En la noche del 14 al 15 de octubre de 1974, la paz del cementerio de la Recoleta fue turbada por el accionar de un comando guerrillero que, después de reducir al personal de vigilancia, violentó la tumba de Aramburu y se llevó el ataúd con sus restos, dejando leyendas en que se atribuían el atentado, pintadas con aerosol en una tumba próxima. Una de las consignas que comenzó a aparecer en muchas calles del país era: ‘ARAMBURU X EVITA’.
El 17 de octubre de 1974, un vuelo charter transportó a Evita de Madrid a Buenos Aires. La llevaron a la Residencia de Olivos, donde el doctor Domingo Tellechea emprendió los trabajos de reparación que Perón había omitido en cargar desde que le entregaran el cuerpo tres años atrás.
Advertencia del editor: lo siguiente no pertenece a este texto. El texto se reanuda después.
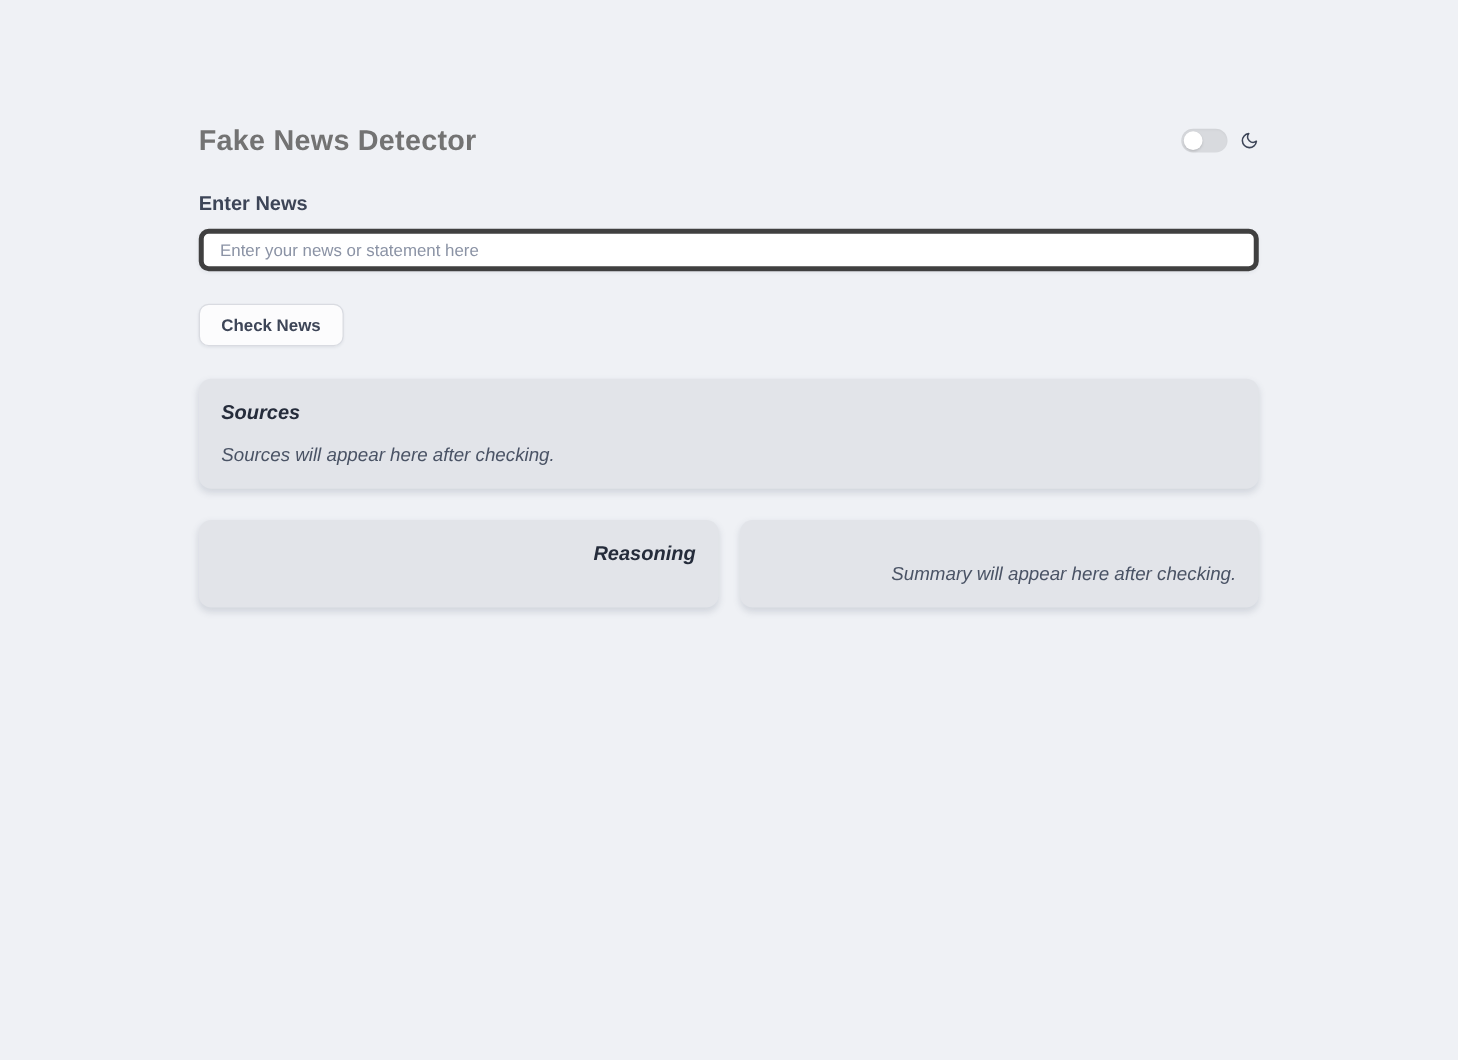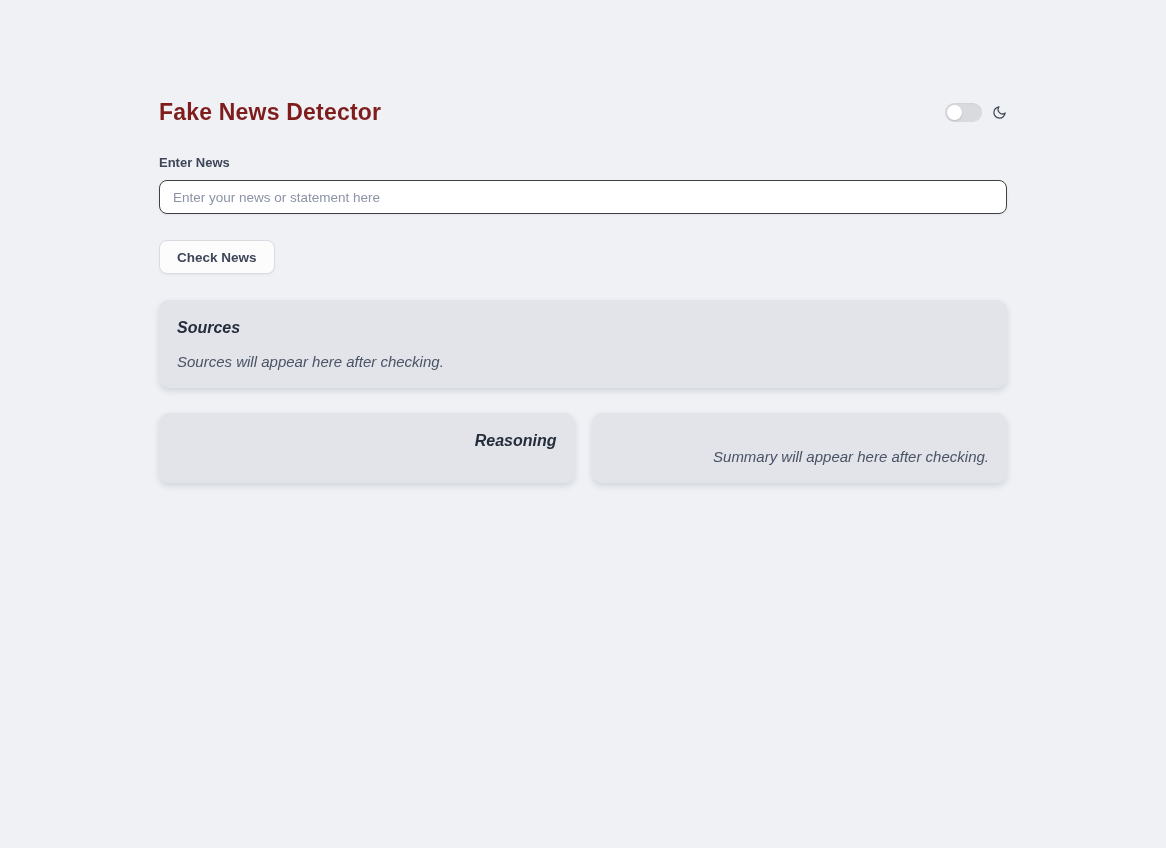--- a/index.html
+++ b/index.html
@@ -22,21 +22,21 @@
   
   .header-row {
     display: flex;
     align-items: center;
     justify-content: space-between;
   }
 
   .page-title {
     font-size: 23px;
     font-weight: 700;
-    color: #7f1d1d;
+    color: #737373;
     letter-spacing: 0.2px;
   }
 
   .header-controls {
     display: flex;
     align-items: center;
     gap: 10px;
   }
 
   .toggle {
@@ -63,31 +63,31 @@
   .moon {
     width: 15px;
     height: 15px;
     color: #3e4658;
     display: block;
   }
 
   
   .field-label {
     margin-top: 29px;
-    font-size: 13px;
+    font-size: 16px;
     font-weight: 600;
     color: #3d4557;
   }
 
   .news-input {
     margin-top: 10px;
     width: 100%;
     height: 34px;
     background: #ffffff;
-    border: 1px solid #404040;
+    border: 4px solid #404040;
     border-radius: 8px;
     padding: 0 13px;
     font-size: 13.5px;
     font-family: "Liberation Sans", "DejaVu Sans", sans-serif;
     color: #3d4557;
     box-shadow: 0 1px 3px rgba(40,48,70,0.06);
     outline: none;
   }
 
   .news-input::placeholder {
El lunes 18 'La Nación' informaba en página uno:
Descansan ya los restos de Eva Perón en la cripta de la capilla de Nuestra Señora de Luján en la residencia presidencial de Olivos.
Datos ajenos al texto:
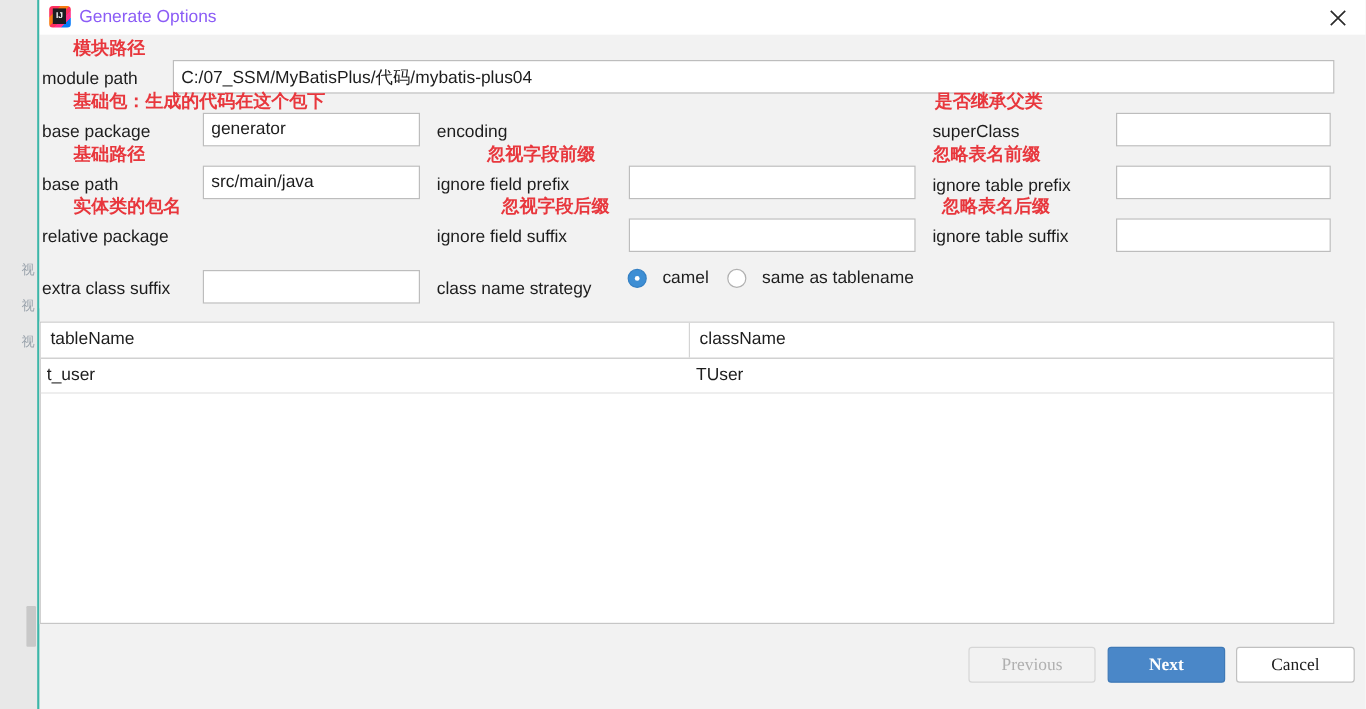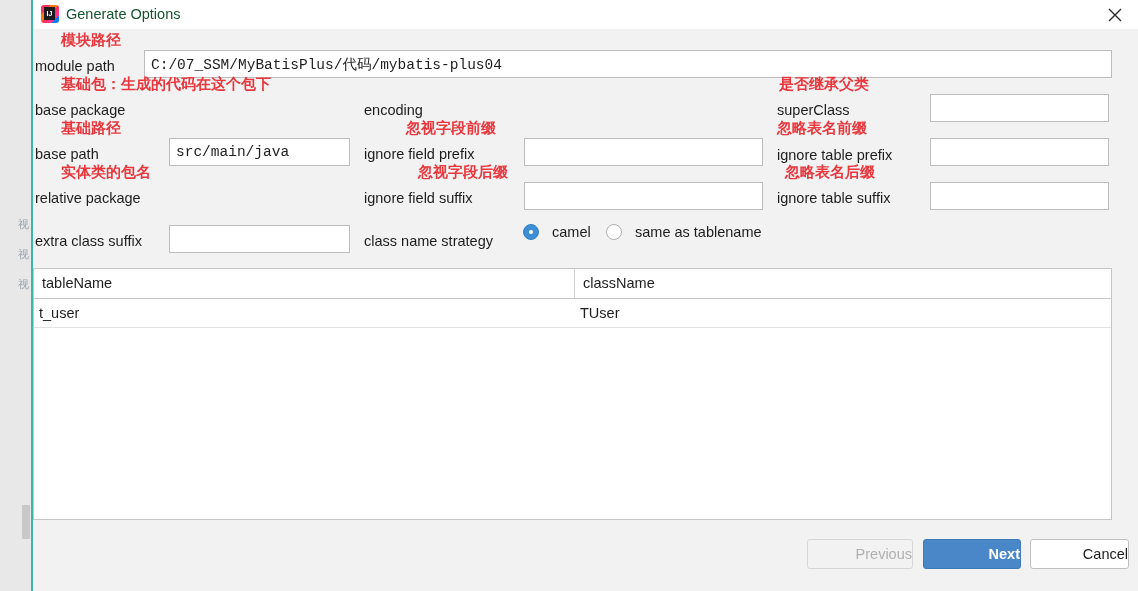--- a/index.html
+++ b/index.html
@@ -85,21 +85,21 @@
     font-size: 7px;
     font-weight: bold;
     line-height: 13px;
     text-align: center;
     font-family: "Liberation Sans", sans-serif;
   }
   .title-text {
     position: absolute;
     left: 33px; top: 4px;
     font-size: 14.5px;
-    color: #14532d;
+    color: #8b5cf6;
     line-height: 21px;
   }
   .close-btn {
     position: absolute;
     right: 0; top: 0;
     width: 46px; height: 29px;
     cursor: pointer;
   }
   .close-btn svg { position: absolute; left: 16px; top: 8px; }
 
@@ -133,21 +133,21 @@
 
   .tf {
     position: absolute;
     height: 28px;
     background: #ffffff;
     border: 1px solid #bdbdbd;
     font-size: 14.5px;
     color: #1d1d1d;
     padding: 0 6px;
     line-height: 26px;
-    font-family: Liberation Mono, monospace;
+    font-family: Liberation Sans, sans-serif;
     outline: none;
     border-radius: 0;
   }
   .tf::placeholder { color: #a0a0a0; }
 
   
   .radio-wrap { position: absolute; display: flex; align-items: center; }
   .radio {
     width: 16px; height: 16px;
     border-radius: 50%;
@@ -223,23 +223,23 @@
     white-space: nowrap;
   }
 
   
   .btn {
     position: absolute;
     height: 30px;
     border-radius: 3px;
     font-size: 14.5px;
     line-height: 28px;
-    text-align: right;
+    text-align: center;
     cursor: pointer;
-    font-family: Liberation Sans, sans-serif;
+    font-family: Liberation Serif, serif;
   }
   .btn-plain {
     background: #ffffff;
     border: 1px solid #c0c0c0;
     color: #1d1d1d;
   }
   .btn-disabled {
     background: #f2f2f2;
     border: 1px solid #d6d6d6;
     color: #b0b0b0;
@@ -277,20 +277,21 @@
     </div>
 
     <div class="form-area">
 
       <div class="note" style="left:28px; top:3px;">模块路径</div>
       <div class="lbl" style="left:2px; top:28px; width:110px;">module path</div>
       <input class="tf" style="left: 111px; top: 21px; width: 968px;" value="C:/07_SSM/MyBatisPlus/代码/mybatis-plus04">
 
       <div class="note" style="left:28px; top:47px;">基础包：生成的代码在这个包下</div>
       <div class="lbl" style="left:2px; top:72px; width:130px;">base package</div>
+      <input class="tf" style="left: 136px; top: 65px; width: 181px;" value="generator">
 
       <div class="lbl" style="left:331px; top:72px;">encoding</div>
 
       <div class="note" style="left:746px; top:47px;">是否继承父类</div>
       <div class="lbl" style="left:744px; top:72px;">superClass</div>
       <input class="tf" style="left: 897px; top: 65px; width: 179px;" value="">
 
       <div class="note" style="left:28px; top:91px;">基础路径</div>
       <div class="lbl" style="left:2px; top:116px;">base path</div>
       <input class="tf" style="left: 136px; top: 109px; width: 181px;" value="src/main/java">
Al lado había otra noticia destacada:
Fueron devueltos los restos de Aramburu. Reposan nuevamente en la Recoleta. Halláronse en una camioneta abandonada en la calle Salguero a 100 metros de la Avenida Las Heras. Los terroristas avisaron a los diarios y luego intervino la policía.
Con el desplazamiento del gobierno justicialista y el abandono del proyecto del “Altar de la Patria”, el gobierno de facto debía poner fin a la permanencia de los restos de Perón y Eva en la quinta presidencial de Olivos.
La historia no terminó ahí. En 1976, el dictador Jorge Rafael Videla ordenó su traslado a la bóveda de la familia Duarte en el cementerio señorial de La Recoleta. Evita fue enterrada bajo una gruesa plancha de acero, a seis metros de profundidad.
A efectos de dotarla de mayor seguridad, la estructura de esa obra fue reforzada con acero y concreto, dotándola de puertas de acceso blindadas.
El viernes 26 de octubre de 1976 a las 17.55 o sea casi a la hora de cierre de la necrópolis, una ambulancia blanca con el féretro llegaba acompañada del breve cortejo de las hermanas y unos pocos efectivos de seguridad.
Sin la presencia de público ni periodistas, tras un breve responso, el cuerpo fue depositado en el segundo subsuelo de la bóveda. Evita descansaba finalmente entre los suyos.